Problem requirements —
Retype every entry below without pictures.

[Saved entries]

┌──

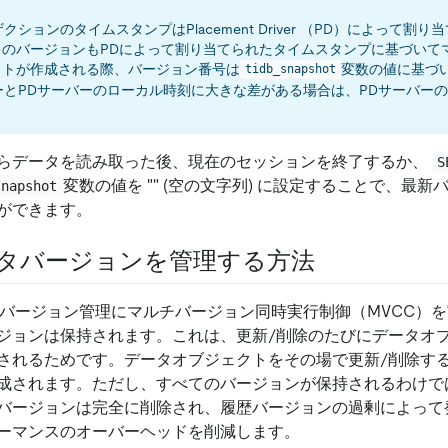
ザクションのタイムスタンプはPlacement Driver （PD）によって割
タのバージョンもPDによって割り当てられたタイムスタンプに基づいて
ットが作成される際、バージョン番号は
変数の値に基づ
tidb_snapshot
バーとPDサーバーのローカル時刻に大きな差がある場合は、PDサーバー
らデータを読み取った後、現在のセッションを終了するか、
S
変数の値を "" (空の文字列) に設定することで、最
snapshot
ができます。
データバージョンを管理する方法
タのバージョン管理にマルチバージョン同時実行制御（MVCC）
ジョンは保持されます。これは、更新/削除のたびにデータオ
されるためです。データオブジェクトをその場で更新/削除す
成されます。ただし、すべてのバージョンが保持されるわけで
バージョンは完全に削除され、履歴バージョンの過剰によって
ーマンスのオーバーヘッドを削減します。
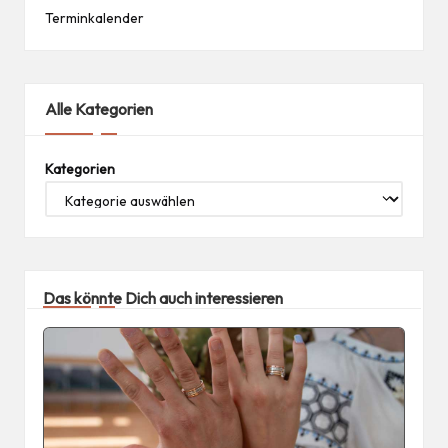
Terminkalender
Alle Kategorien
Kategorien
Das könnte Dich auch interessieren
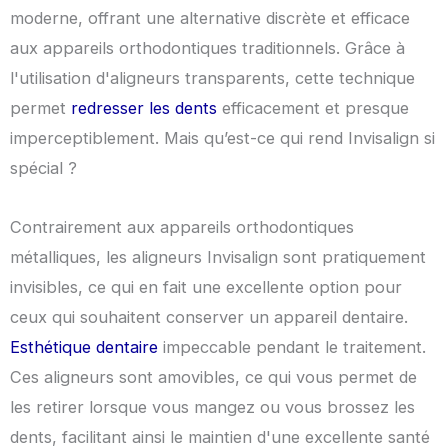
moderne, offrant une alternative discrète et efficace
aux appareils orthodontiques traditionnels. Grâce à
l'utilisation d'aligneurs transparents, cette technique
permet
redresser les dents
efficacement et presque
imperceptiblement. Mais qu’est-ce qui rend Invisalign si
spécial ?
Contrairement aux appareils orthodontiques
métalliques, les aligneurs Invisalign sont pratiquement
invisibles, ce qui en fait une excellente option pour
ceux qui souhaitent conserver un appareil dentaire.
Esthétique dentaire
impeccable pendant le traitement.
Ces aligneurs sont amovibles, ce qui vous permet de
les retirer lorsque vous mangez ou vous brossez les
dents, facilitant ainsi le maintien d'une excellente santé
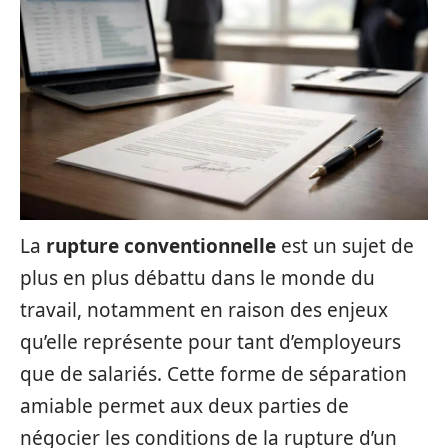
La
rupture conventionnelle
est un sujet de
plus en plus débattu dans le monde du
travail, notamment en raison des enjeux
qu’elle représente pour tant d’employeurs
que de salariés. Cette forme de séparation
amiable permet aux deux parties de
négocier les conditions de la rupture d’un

└──

Solution for this task —
ザクションのタイムスタンプはPlacement Driver （PD）によって割
タのバージョンもPDによって割り当てられたタイムスタンプに基づいて
ットが作成される際、バージョン番号は
変数の値に基づ
tidb_snapshot
バーとPDサーバーのローカル時刻に大きな差がある場合は、PDサーバー
らデータを読み取った後、現在のセッションを終了するか、
S
変数の値を "" (空の文字列) に設定することで、最
snapshot
ができます。
データバージョンを管理する方法
タのバージョン管理にマルチバージョン同時実行制御（MVCC）
ジョンは保持されます。これは、更新/削除のたびにデータオ
されるためです。データオブジェクトをその場で更新/削除す
成されます。ただし、すべてのバージョンが保持されるわけで
バージョンは完全に削除され、履歴バージョンの過剰によって
ーマンスのオーバーヘッドを削減します。
Terminkalender
Alle Kategorien
Kategorien
Das könnte Dich auch interessieren
moderne, offrant une alternative discrète et efficace
aux appareils orthodontiques traditionnels. Grâce à
l'utilisation d'aligneurs transparents, cette technique
permet
redresser les dents
efficacement et presque
imperceptiblement. Mais qu’est-ce qui rend Invisalign si
spécial ?
Contrairement aux appareils orthodontiques
métalliques, les aligneurs Invisalign sont pratiquement
invisibles, ce qui en fait une excellente option pour
ceux qui souhaitent conserver un appareil dentaire.
Esthétique dentaire
impeccable pendant le traitement.
Ces aligneurs sont amovibles, ce qui vous permet de
les retirer lorsque vous mangez ou vous brossez les
dents, facilitant ainsi le maintien d'une excellente santé
La
rupture conventionnelle
est un sujet de
plus en plus débattu dans le monde du
travail, notamment en raison des enjeux
qu’elle représente pour tant d’employeurs
que de salariés. Cette forme de séparation
amiable permet aux deux parties de
négocier les conditions de la rupture d’un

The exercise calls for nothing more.